Lloyd grabs Faye’s arm and shakes it. IT’S NOT MY BABY, YOU DUMB FUCKING BITCH. IT’S JAESUNG’S. I’M SAVING IT FOR JAESUNG, AND WHEN HE’S FREED, HE’S GOING TO THANK ME FOR SAVING HIM, UNDERSTAND? YOUR LIFE IS WORTH NOTHING COMPARED TO HIS AND THIS BABY’S.

I met him when I met you, and if I could not have met him, I could not have met you, so I don’t know if I would take it back. He’s going to make me take it back. All this is not worth having met you, been with you. How could this have happened to us? Yes, there’s a baby. That room after the violent street protest, in that room, when you and I made love among radishes and onions, I got pregnant. And I couldn’t do what people do in romance novels or movies. I’m sorry.

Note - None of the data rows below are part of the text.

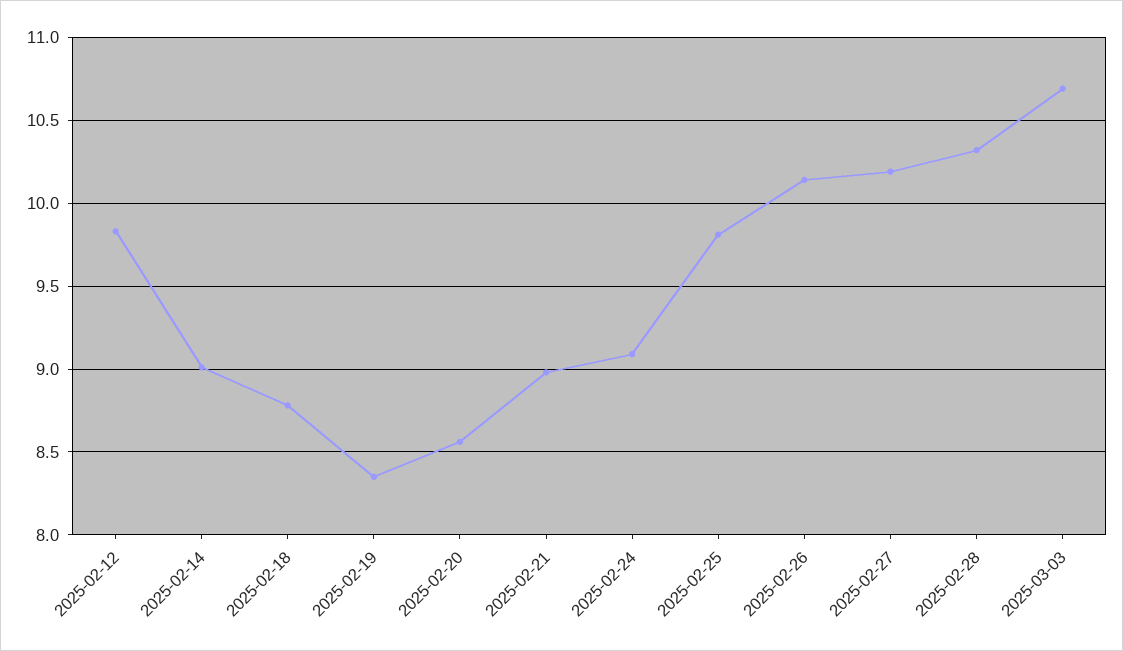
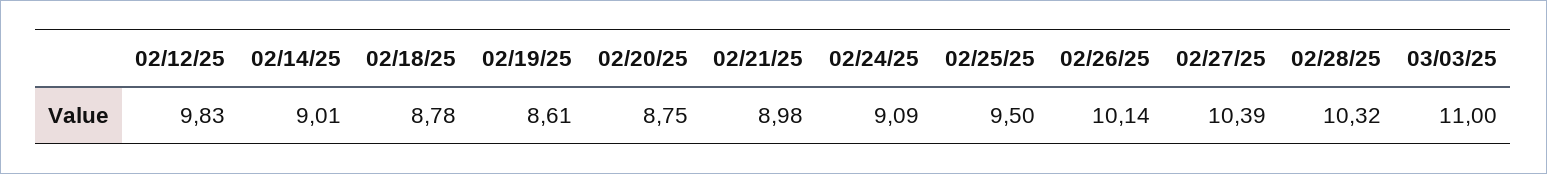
  {
    "2025-02-12": 9.83,
    "2025-02-14": 9.01,
    "2025-02-18": 8.78,
-   "2025-02-19": 8.35,
+   "2025-02-19": 8.61,
-   "2025-02-20": 8.55,
+   "2025-02-20": 8.75,
    "2025-02-21": 8.98,
    "2025-02-24": 9.09,
-   "2025-02-25": 9.8,
+   "2025-02-25": 9.5,
    "2025-02-26": 10.14,
-   "2025-02-27": 10.2,
+   "2025-02-27": 10.39,
    "2025-02-28": 10.32,
-   "2025-03-03": 10.7
+   "2025-03-03": 11
  }

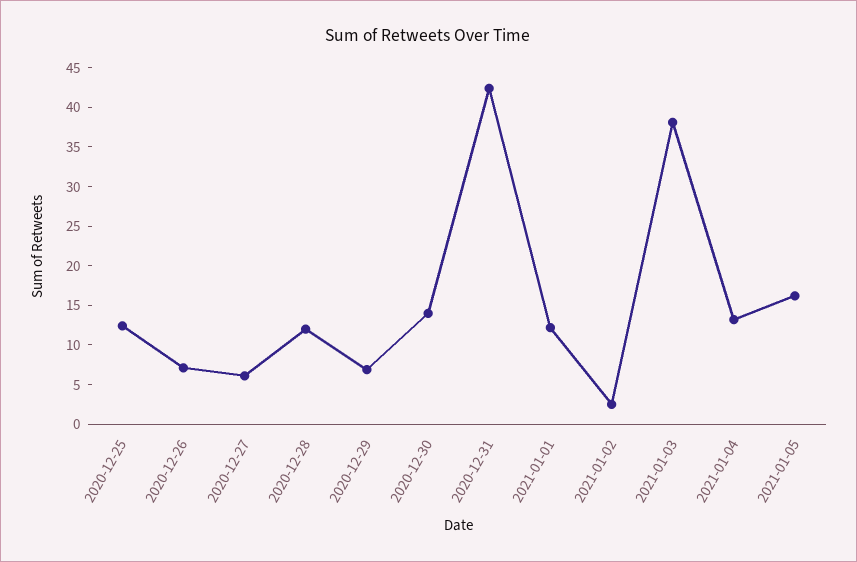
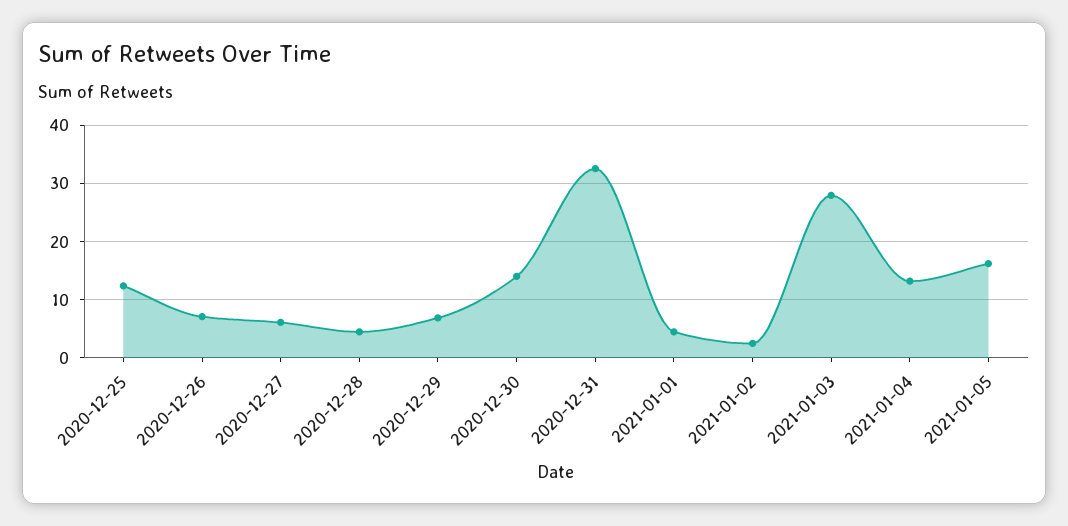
  {
    "2020-12-25": 12,
    "2020-12-26": 8,
    "2020-12-27": 6,
-   "2020-12-28": 12.5,
+   "2020-12-28": 4,
    "2020-12-29": 6,
    "2020-12-30": 14,
-   "2020-12-31": 42.5,
+   "2020-12-31": 32,
-   "2021-01-01": 12.5,
+   "2021-01-01": 4,
    "2021-01-02": 2,
-   "2021-01-03": 37.5,
+   "2021-01-03": 28,
    "2021-01-04": 14,
    "2021-01-05": 16
  }

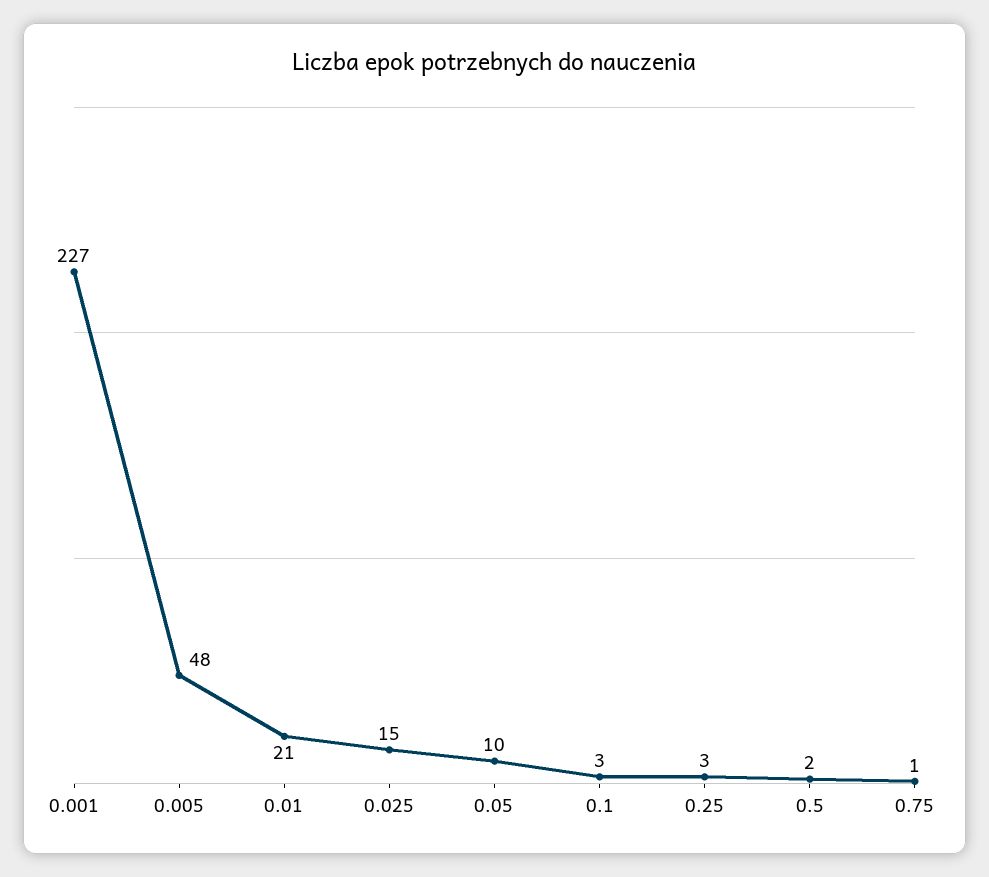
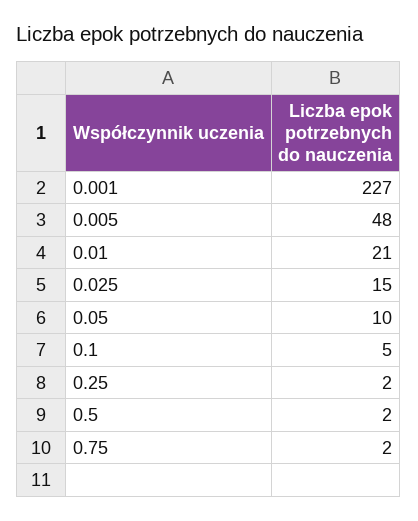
  {
    "0.001": 227,
    "0.005": 48,
    "0.01": 21,
    "0.025": 15,
    "0.05": 10,
-   "0.1": 3,
+   "0.1": 5,
-   "0.25": 3,
+   "0.25": 2,
    "0.5": 2,
-   "0.75": 1
+   "0.75": 2
  }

“You’re mad at me, not her, Lloyd,” I tell him. “You’re right. I don’t want to have this baby, but I will do whatever you want. Let my friends go. I’m the one who shut you out. I was wrong. I’ll listen. I’ll help. Whatever you want.” I put myself between him and Faye. “I’ll do whatever you say, just let them go. Please, Lloyd.”





46


One night in my dorm room, two weeks after I’d seen you in Seoul, I called you at your parents’ house. It was the fourth time in the last two days I’d called and there had been no answer. I figured you’d be back in the States by now and were busy getting ready for college. It was late when I called this time, nearly eleven thirty, but your family lived in North Dakota, so I thought the time difference would make it early enough. Still, I was nervous. Why was I nervous? Part of me remembered the girl named Aecha. Had you left me for her?

“Yes? Hello?” someone said.

I told him I was looking for you, that I was a friend from the Korean tour, and my voice hesitated at the word “friend.” Inwardly I was fuming that you were making me embarrass myself this way. You should have called me by now. You should have. But I remembered my promise—no more breaking it off unless I meant it, really meant it, and I couldn’t. You knew I couldn’t.

I had to ask him to repeat himself because his words didn’t make sense. The man on the other end of the telephone line said, “We appreciate your call. My wife and I, it’s difficult. We know Jaesung had many, many good friends.”

“Is he there? Can I talk to him, please?”

“I’m sorry?”

“I thought he was already back. School started, didn’t it? Was there a delay?” I thought how I’d tell you how your father’s voice didn’t sound anything like yours, and I wondered if you’d sound like him when you were old. I couldn’t imagine you old.

“You’ve caught us at a bad time. We just walked in from the airport. You’re asking about my son, Jaesung?”

“Yes, is he there?”

“I’m afraid you don’t understand. There was an accident.”

“You mean he’s in the hospital?” I could picture you now. Of course, you had been in a minor accident and couldn’t reach me. “Is there a phone number at the hospital? Could you tell him I called?”

There was a pause. I thought maybe we’d been disconnected. “Hello?” I said. “Hello? Hello?”